La gestion de l’eau représente une des préoccupations majeures.

Les agriculteurs sont demandeurs de niveaux d’eau bas a la sortie de l’hiver et surtout au début du printemps, afin de permettre la repousse de l’herbe. En fin de printemps et en juillet, ils ont également besoin de prairies sèches pour récolter le foin ou pour le pâturage. Cette demande est particulièrement importante pour les agriculteurs qui exploitent les marais bas, facilement inondés en période de crue et également les premiers concernés par un rehaussement du plan d’eau de la Vilaine.

Il est donc impératif de trouver un compromis entre les agriculteurs qui exploitent les marais et la gestion des niveaux d’eau afin de leur permettre de récolter un foin de bonne qualité fourragère.
La gestion des niveaux d’eau et donc la gestion des prairies, ne peuvent être abordées sans prendre en compte l’entretien du réseau de douves qui permet un ressuyage des sols d’autant plus efficace qu’il est bien entretenu et donc une repousse de l’herbe d’autant plus rapide.

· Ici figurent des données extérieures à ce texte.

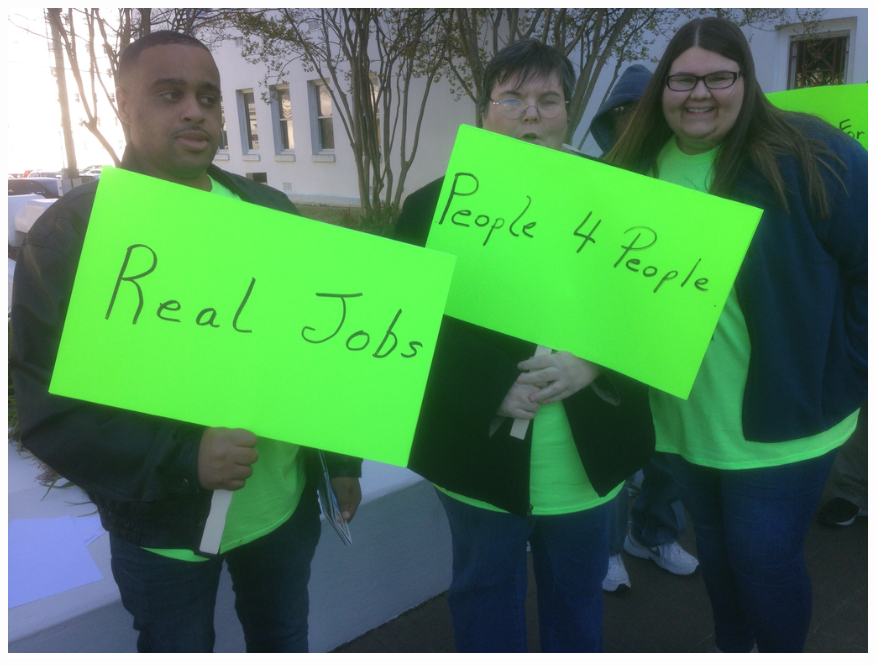 <img src="IMG_2303.JPG" onclick="openModal(this)"
alt="2018 Event - Image 5" />

</div>

<div class="image-card">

Dans une démarche globale de reconquête des champs d’expansion des crues dans le bassin de la Vilaine, il semble inapproprié que de nouvelles peupleraies soient implantées sur le site. Les peupleraies contribuent également a appauvrir la biodiversité. La reconversion de ces milieux en prairies est donc également souhaitable.

Cet article met en évidence l’intérêt écologique exceptionnel du marais de Vilaine, confirmé par l‘inventaire réalisé en 2005, dans le cadre de Natura 2000. 

Cette richesse naturelle a malheureusement subi de fortes atteintes, aboutissant parfois à la disparition de certaines espèces, végétales ou animales.

Les dispositions préconisées pour rétablir l’équilibre naturel de ce milieu doivent toutes répondre à un même objectif: réhabiliter l’aspect fonctionnel du marais en particulier dans le domaine du vivant.